Von hier führt der Weg schließlich wieder bergauf – ein letzter Anstieg über den Höhenzug, der uns mit weiten Ausblicken ins Repetal belohnt. Die Landschaft liegt still und weit vor uns, grün und sanft geschwungen. Nach einigen Kilometern schließt sich der Kreis: Wir kehren zurück zur Burg Schnellenberg, die nun wieder majestätisch über den Wipfeln thront.

 

Waldenburger Kapelle am Biggesee

Ihre Geschichte reicht weit zurück – schon im 11. Jahrhundert stand hier eine Kapelle im Zusammenhang mit der Burg. Die heutige achteckige Form entstand 1712, als sie zur Marienwallfahrtsstätte wurde. Besonders in der Adventszeit ist sie ein stiller Anziehungspunkt: Dann erstrahlt im Inneren eine große Krippe mit rund 70 handgefertigten Figuren, die selbst von außen durch die Fenster zu sehen ist.

 

MEIN TIPP: Wenn du dich im Dezember in der Nähe dieser Kapelle aufhalten solltest, statte ihr unbedingt einen Besuch ab, um die großartige und liebevoll hergerichtete Krippe anzuschauen!

 

Burgruine Waldenburg am Biggesee

Hoch über der Waldenburger Bucht, dort, wo sich die Wälder des Ebbegebirges zum Biggesee hinabsenken, liegt die Burgruine Waldenburg. Nur noch der Turmstumpf ragt über die Baumwipfel, doch gerade diese Überreste lassen erahnen, welch eindrucksvolle Anlage hier einst stand. Die Waldenburg gilt als das älteste nicht-sakrale Bauwerk im Kreis Olpe und war über Jahrhunderte hinweg ein bedeutender Ort der Macht und des Schutzes.

 

Erbaut wurde sie vermutlich im 13. Jahrhundert von den Grafen von Ravensberg, später wechselte sie mehrfach den Besitzer. Strategisch klug lag sie auf einem Felsvorsprung oberhalb des Biggetals, mit weitem Blick über das Land – damals ein unschätzbarer Vorteil. Doch wie viele Burgen jener Zeit verlor auch die Waldenburg mit dem Lauf der Geschichte an Bedeutung. Im 18. Jahrhundert begann ihr Verfall, und heute erinnern nur noch Mauerreste und der wuchtige Turmstumpf an ihre einstige Stärke.

 

Wer den kurzen Aufstieg von der Waldenburger Kapelle zur Ruine wagt, wird mit einem besonderen Moment belohnt: Oben angekommen, öffnet sich der Blick über die Baumkronen hinweg bis zum Biggesee.

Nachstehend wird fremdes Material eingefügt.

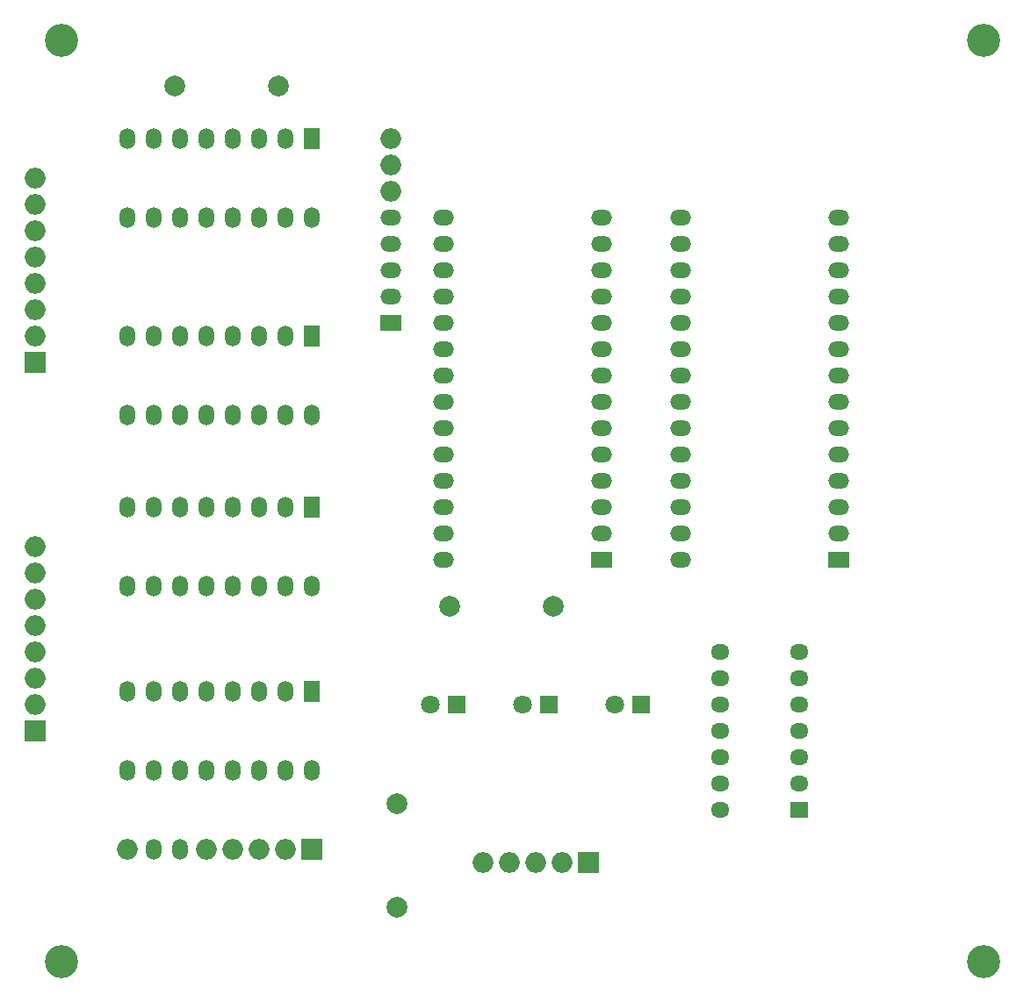
<source format=gbr>
G04 #@! TF.GenerationSoftware,KiCad,Pcbnew,(5.1.8)-1*
G04 #@! TF.CreationDate,2024-07-20T23:50:35+03:00*
G04 #@! TF.ProjectId,RAM,52414d2e-6b69-4636-9164-5f7063625858,rev?*
G04 #@! TF.SameCoordinates,PXc1c960PYc1c960*
G04 #@! TF.FileFunction,Soldermask,Bot*
G04 #@! TF.FilePolarity,Negative*
%FSLAX46Y46*%
G04 Gerber Fmt 4.6, Leading zero omitted, Abs format (unit mm)*
G04 Created by KiCad (PCBNEW (5.1.8)-1) date 2024-07-20 23:50:35*
%MOMM*%
%LPD*%
G01*
G04 APERTURE LIST*
%ADD10C,2.000000*%
%ADD11O,2.000000X2.000000*%
%ADD12R,2.000000X2.000000*%
%ADD13O,2.000000X1.500000*%
%ADD14R,2.000000X1.500000*%
%ADD15C,1.800000*%
%ADD16R,1.800000X1.800000*%
%ADD17C,3.200000*%
%ADD18O,1.800000X1.500000*%
%ADD19R,1.800000X1.500000*%
%ADD20O,1.500000X2.000000*%
%ADD21R,1.500000X2.000000*%
G04 APERTURE END LIST*
D10*
X52545000Y-59690000D03*
X42545000Y-59690000D03*
X16035000Y-9525000D03*
X26035000Y-9525000D03*
D11*
X45720000Y-84455000D03*
X48260000Y-84455000D03*
X50800000Y-84455000D03*
X53340000Y-84455000D03*
D12*
X55880000Y-84455000D03*
D11*
X36830000Y-14605000D03*
X36830000Y-17145000D03*
X36830000Y-19685000D03*
D13*
X36830000Y-22225000D03*
X36830000Y-24765000D03*
X36830000Y-27305000D03*
X36830000Y-29845000D03*
D14*
X36830000Y-32385000D03*
D11*
X2540000Y-53975000D03*
X2540000Y-56515000D03*
X2540000Y-59055000D03*
X2540000Y-61595000D03*
X2540000Y-64135000D03*
X2540000Y-66675000D03*
X2540000Y-69215000D03*
D12*
X2540000Y-71755000D03*
D11*
X2540000Y-18415000D03*
X2540000Y-20955000D03*
X2540000Y-23495000D03*
X2540000Y-26035000D03*
X2540000Y-28575000D03*
X2540000Y-31115000D03*
X2540000Y-33655000D03*
D12*
X2540000Y-36195000D03*
D15*
X40640000Y-69215000D03*
D16*
X43180000Y-69215000D03*
D15*
X49530000Y-69215000D03*
D16*
X52070000Y-69215000D03*
D15*
X58420000Y-69215000D03*
D16*
X60960000Y-69215000D03*
D17*
X93980000Y-93980000D03*
X93980000Y-5080000D03*
X5080000Y-93980000D03*
X5080000Y-5080000D03*
D13*
X64770000Y-55245000D03*
X80010000Y-22225000D03*
X64770000Y-52705000D03*
X80010000Y-24765000D03*
X64770000Y-50165000D03*
X80010000Y-27305000D03*
X64770000Y-47625000D03*
X80010000Y-29845000D03*
X64770000Y-45085000D03*
X80010000Y-32385000D03*
X64770000Y-42545000D03*
X80010000Y-34925000D03*
X64770000Y-40005000D03*
X80010000Y-37465000D03*
X64770000Y-37465000D03*
X80010000Y-40005000D03*
X64770000Y-34925000D03*
X80010000Y-42545000D03*
X64770000Y-32385000D03*
X80010000Y-45085000D03*
X64770000Y-29845000D03*
X80010000Y-47625000D03*
X64770000Y-27305000D03*
X80010000Y-50165000D03*
X64770000Y-24765000D03*
X80010000Y-52705000D03*
X64770000Y-22225000D03*
D14*
X80010000Y-55245000D03*
D18*
X68580000Y-79375000D03*
X76200000Y-64135000D03*
X68580000Y-76835000D03*
X76200000Y-66675000D03*
X68580000Y-74295000D03*
X76200000Y-69215000D03*
X68580000Y-71755000D03*
X76200000Y-71755000D03*
X68580000Y-69215000D03*
X76200000Y-74295000D03*
X68580000Y-66675000D03*
X76200000Y-76835000D03*
X68580000Y-64135000D03*
D19*
X76200000Y-79375000D03*
D10*
X37465000Y-88740000D03*
X37465000Y-78740000D03*
D11*
X11430000Y-83185000D03*
D20*
X13970000Y-83185000D03*
X16510000Y-83185000D03*
D11*
X19050000Y-83185000D03*
X21590000Y-83185000D03*
X24130000Y-83185000D03*
X26670000Y-83185000D03*
D12*
X29210000Y-83185000D03*
D21*
X29210000Y-14605000D03*
D20*
X11430000Y-22225000D03*
X26670000Y-14605000D03*
X13970000Y-22225000D03*
X24130000Y-14605000D03*
X16510000Y-22225000D03*
X21590000Y-14605000D03*
X19050000Y-22225000D03*
X19050000Y-14605000D03*
X21590000Y-22225000D03*
X16510000Y-14605000D03*
X24130000Y-22225000D03*
X13970000Y-14605000D03*
X26670000Y-22225000D03*
X11430000Y-14605000D03*
X29210000Y-22225000D03*
D14*
X57150000Y-55245000D03*
D13*
X41910000Y-22225000D03*
X57150000Y-52705000D03*
X41910000Y-24765000D03*
X57150000Y-50165000D03*
X41910000Y-27305000D03*
X57150000Y-47625000D03*
X41910000Y-29845000D03*
X57150000Y-45085000D03*
X41910000Y-32385000D03*
X57150000Y-42545000D03*
X41910000Y-34925000D03*
X57150000Y-40005000D03*
X41910000Y-37465000D03*
X57150000Y-37465000D03*
X41910000Y-40005000D03*
X57150000Y-34925000D03*
X41910000Y-42545000D03*
X57150000Y-32385000D03*
X41910000Y-45085000D03*
X57150000Y-29845000D03*
X41910000Y-47625000D03*
X57150000Y-27305000D03*
X41910000Y-50165000D03*
X57150000Y-24765000D03*
X41910000Y-52705000D03*
X57150000Y-22225000D03*
X41910000Y-55245000D03*
D20*
X29210000Y-41275000D03*
X11430000Y-33655000D03*
X26670000Y-41275000D03*
X13970000Y-33655000D03*
X24130000Y-41275000D03*
X16510000Y-33655000D03*
X21590000Y-41275000D03*
X19050000Y-33655000D03*
X19050000Y-41275000D03*
X21590000Y-33655000D03*
X16510000Y-41275000D03*
X24130000Y-33655000D03*
X13970000Y-41275000D03*
X26670000Y-33655000D03*
X11430000Y-41275000D03*
D21*
X29210000Y-33655000D03*
X29210000Y-50165000D03*
D20*
X11430000Y-57785000D03*
X26670000Y-50165000D03*
X13970000Y-57785000D03*
X24130000Y-50165000D03*
X16510000Y-57785000D03*
X21590000Y-50165000D03*
X19050000Y-57785000D03*
X19050000Y-50165000D03*
X21590000Y-57785000D03*
X16510000Y-50165000D03*
X24130000Y-57785000D03*
X13970000Y-50165000D03*
X26670000Y-57785000D03*
X11430000Y-50165000D03*
X29210000Y-57785000D03*
X29210000Y-75565000D03*
X11430000Y-67945000D03*
X26670000Y-75565000D03*
X13970000Y-67945000D03*
X24130000Y-75565000D03*
X16510000Y-67945000D03*
X21590000Y-75565000D03*
X19050000Y-67945000D03*
X19050000Y-75565000D03*
X21590000Y-67945000D03*
X16510000Y-75565000D03*
X24130000Y-67945000D03*
X13970000Y-75565000D03*
X26670000Y-67945000D03*
X11430000Y-75565000D03*
D21*
X29210000Y-67945000D03*
M02*

</source>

Wenn der Wind durch die alten Mauern weht und das Licht die Mauersteine anleuchtet, kann man sich leicht vorstellen, wie hier einst Wachen standen, Feuer brannten und das Leben auf der Burg pulsierte. 

 

Burg Schnellenberg in Attendorn

Erstmals urkundlich erwähnt wurde die Burg im Jahr 1222. Sie diente lange Zeit den Kölner Erzbischöfen als wehrhafte Grenzfeste und galt als eine der stärksten Anlagen Westfalens. Ihre Mauern erzählen von Jahrhunderten des Wandels – von Macht und Besitz, aber auch von der Bedeutung, die dieser Ort für die Region hatte. Heute ist Burg Schnellenberg die größte Burganlage in Südwestfalen und zugleich ein Ort der Gastfreundschaft. Hinter den historischen Mauern befindet sich ein Hotel mit Restaurant, das den mittelalterlichen Charme der Burg auf wunderbare Weise mit modernem Komfort verbindet.

 

 

Wer durch das Burgtor tritt, spürt sofort die besondere Atmosphäre dieses Ortes. Das Kopfsteinpflaster knirscht unter den Schuhen, und der Blick fällt auf den alten Innenhof, auf Türme, Erker und die Kapelle, die noch immer zu stillen Momenten einlädt. Ob bei Nebel, Regen oder Sonnenschein – die Burg hat zu jeder Jahreszeit ihren eigenen Zauber. Und wer am Abend bleibt, wenn die Sonne hinter den Hügeln versinkt und das Licht über den Turmspitzen glüht, versteht, warum Burg Schnellenberg weit mehr ist als ein Ausflugsziel. Sie ist ein Stück lebendige Geschichte – kraftvoll, still und wunderschön verwurzelt im Herzen des Sauerlands.